Speaker Power Detection Circuit

This is an interesting way to monitor your speakers. [Keith] put together this speaker line monitor after a commenter requested it on his blog. It’s designed to check for power on the speaker line and drive a logic/led output. Apparently there’s some risk of shorting your amp, so he’s planning to redesign the input stage. Still, it’s neat little hack to keep an eye on things. Personally, I’d just put em on their own class A amp and automate the power switching, but there are plenty of situations where this could be useful.

7 thoughts on “Speaker Power Detection Circuit

  1. @ #1) as far as I can figure, the only way to determine power handling for a speaker is to read the specs or blow it. I could be wrong, but I’m pretty sure there’s no way to electrically determine a speaker’s power handling.

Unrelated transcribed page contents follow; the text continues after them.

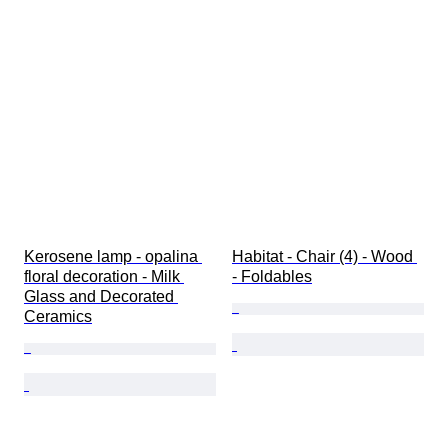
Kerosene lamp - opalina 
Habitat - Chair (4) - Wood 
floral decoration - Milk 
- Foldables
Glass and Decorated 
Ceramics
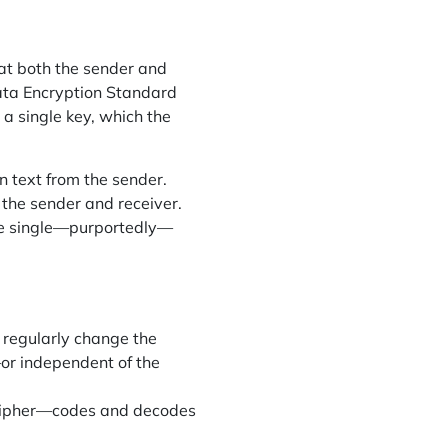
hat both the sender and
Data Encryption Standard
a single key, which the
 text from the sender.
 the sender and receiver.
ne single—purportedly—
 regularly change the
—or independent of the
 cipher—codes and decodes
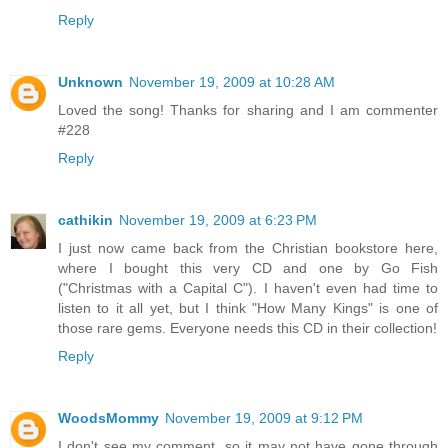
Reply
Unknown
November 19, 2009 at 10:28 AM
Loved the song! Thanks for sharing and I am commenter
#228
Reply
cathikin
November 19, 2009 at 6:23 PM
I just now came back from the Christian bookstore here,
where I bought this very CD and one by Go Fish
("Christmas with a Capital C"). I haven't even had time to
listen to it all yet, but I think "How Many Kings" is one of
those rare gems. Everyone needs this CD in their collection!
Reply
WoodsMommy
November 19, 2009 at 9:12 PM
I don't see my comment, so it may not have gone through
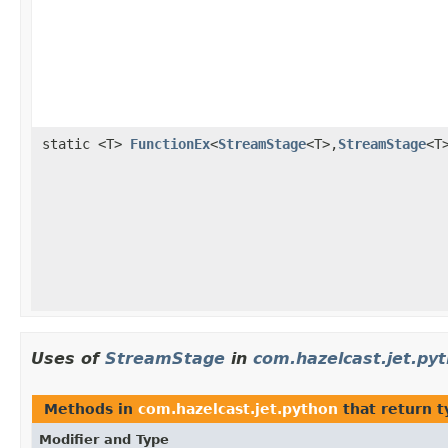
static <T>
FunctionEx
<
StreamStage
<T>,
StreamStage
<T
Uses of
StreamStage
in
com.hazelcast.jet.py
Methods in
com.hazelcast.jet.python
that return 
Modifier and Type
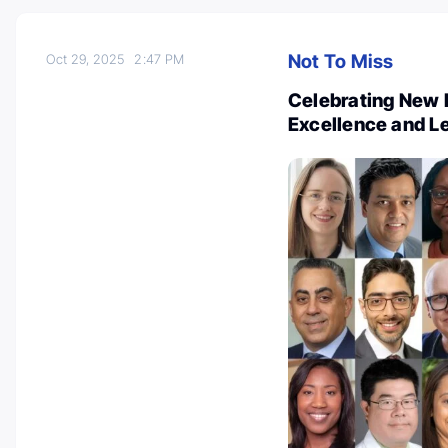
Not To Miss
Oct 29, 2025
2:47 PM
Celebrating New 
Excellence and L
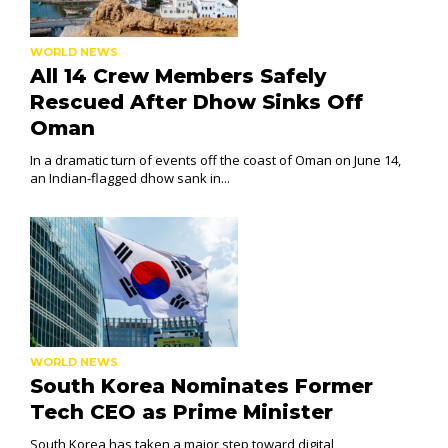
WORLD NEWS
All 14 Crew Members Safely
Rescued After Dhow Sinks Off
Oman
In a dramatic turn of events off the coast of Oman on June 14,
an Indian-flagged dhow sank in...
WORLD NEWS
South Korea Nominates Former
Tech CEO as Prime Minister
South Korea has taken a major step toward digital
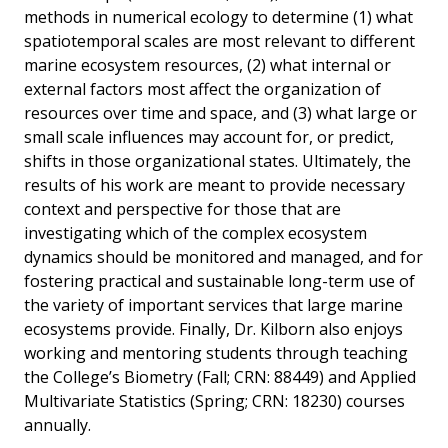
methods in numerical ecology to determine (1) what
spatiotemporal scales are most relevant to different
marine ecosystem resources, (2) what internal or
external factors most affect the organization of
resources over time and space, and (3) what large or
small scale influences may account for, or predict,
shifts in those organizational states. Ultimately, the
results of his work are meant to provide necessary
context and perspective for those that are
investigating which of the complex ecosystem
dynamics should be monitored and managed, and for
fostering practical and sustainable long-term use of
the variety of important services that large marine
ecosystems provide. Finally, Dr. Kilborn also enjoys
working and mentoring students through teaching
the College’s Biometry (Fall; CRN: 88449) and Applied
Multivariate Statistics (Spring; CRN: 18230) courses
annually.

  2. wouldn’t it make more sense to create a loop in the speaker wire around a metal core and check for induced current in the core? that way the detector circuit is completely separate and has no way of destroying your amp or speakers.

  3. @ #3:
    Or you could use one of those…what are they called…isolator transformers I think. Same basic idea, but it’s a pre-made part to do what you were saying…much easier.

  4. hebd:

    I thought about calling my project a “speakers are on detector,” but that sounded too goofy, so I settled for “speaker power detector.” I sympathize with your confusion, and I’ll cheerfully take suggestions for a more descriptive name.

    Regarding your desire for a device to adjust amplifier power to the capacity of a speaker, the best way to do that is probably your ears. :-) Seriously, assuming a clean amplifier at least as powerful as the speakers, in my experience, you’ll know when you’re reaching the limit of the speakers.

    I think the inductance of a speaker may change subtly as it’s driven closer to its maximum excursion, but that’s not something that strikes me as easy to measure automatically. There may be information on that in the Elliott Sound Products (http://sound.westhost.com/) articles or projects section, although I can’t find it at the moment.


    Two goals of the project, based on the resources of the fellow who requested it, were that it couldn’t involve modifying equipment, and that it had to be constructable out of components you can find locally in any town, e.g. at Radio Shack.

    Using the speaker wire’s inductance is a neat idea, and I honestly didn’t think of it; but I’m also not confident of my ability to design a reliable circuit for it that anyone could build out of Radio Shack parts. Maybe I’m overestimating the difficulty of detecting the induced current?

  5. I used to use a light bulb directly on the speaker terminal. The bulb I used did not have a filiment on it. It would light up when there was audio. The louder the sound the brighter the light.